Alaska State Agency Head Quits After Shaming Gun Owner Over ‘Black Rifles Matter’ Sticker
By NBP Staff | April 9, 2019, 14:13 EDT
The executive director of Alaska’s state agency that tries to prevent discrimination has resigned after using the agency’s Facebook page to try to shame a gun owner who had a “Black Rifles Matter” sticker on his pickup truck.
The gun owner, Brent Linegar, owns a plumbing and heating business and had his pickup truck parked near the building that houses the Alaska Human Rights Commission because he was working on the building. That’s when the commission’s executive director, Marti Buscaglia, saw the sticker.
When Linegar got back to his truck, he found a handwritten note telling him “Please do not park this truck with that offensive sticker in this parking lot” and two business cards, one from a probation officer named Kendall Rhyne and one from Buscaglia, according to the Anchorage Daily News.
But Buscaglia didn’t stop there.

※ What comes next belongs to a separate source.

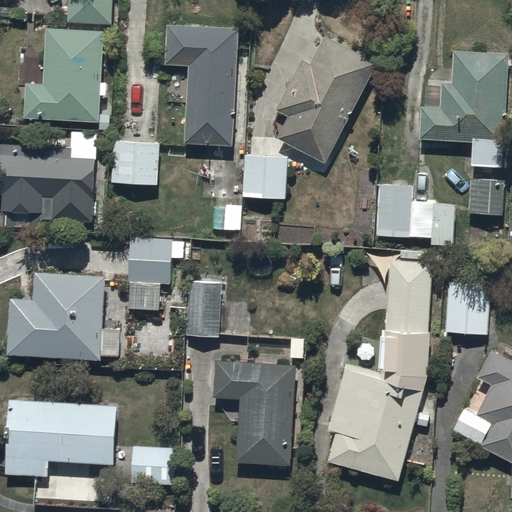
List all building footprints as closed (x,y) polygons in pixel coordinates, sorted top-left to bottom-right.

She also posted a photo of the pickup truck and sticker on the state agency’s Facebook page along with a comment “In what world is this O.K.?”
The owner of the building also got an email message asking him to fire Linegar, according to KTUU-TV Channel 2 in Anchorage.
After she got a strong negative reaction, Buscaglia later explained that she saw the sticker as taking a shot at Black Lives Matter in racist terms and not as merely expressing support for the Second Amendment right to keep and bear arms.
But Alaska Governor Mike Dunleavy, a Republican, called for the state’s Department of Law to investigate the incident, which took place Thursday, March 14.
Linegar told KTUU his sticker has no racial connotations, and is only meant to defend the right to gun rights. He said he got the sticker at an event supporting veterans in which his company, SAGE Mechanical, participated.
Linegar also told KTUU that if someone had simply written him a nasty note and left it on his pickup truck he would have chalked it up to personal expression, but that posting the note and a photo of his truck on a state agency’s Facebook page was uncalled for.
Linegar said on his Facebook page that the public attack took him aback.
“This anger and angst that has been on display is not the Alaska or Anchorage I grew up in. When someone was broken down on the road, you pulled over to help them and it didn’t matter who they were or their ideology displayed on their car,” Linegar wrote. “Tragedy happens here and the community checks on their neighbors and helps them out no matter who they are. To Marti Buscaglia and Kendall Rhyne, if you were in need, I would be there, and if it was too much for myself alone to handle alone, I’d call my friends and they’d be there no questions asked. This is Alaska and we are Americans.”
On Friday, April 5, members of the commission voted 5-2 to suspend Buscaglia from her job as executive director for 15 working days.
On Monday, April 8, 25 days after the incident, she announced her resignation, effective Friday, April 26, according to Must Read Alaska, which posted an image of the letter.
“I have been contemplating retirement for a while now and I believe the time has come. I truly believe it will be in the best interest of the Commission for me to leave now so that the Black Rifles Matter controversy can be put behind us and the Commission can continue to do their excellent work,” Buscaglia wrote in a resignation letter to the seven commission members.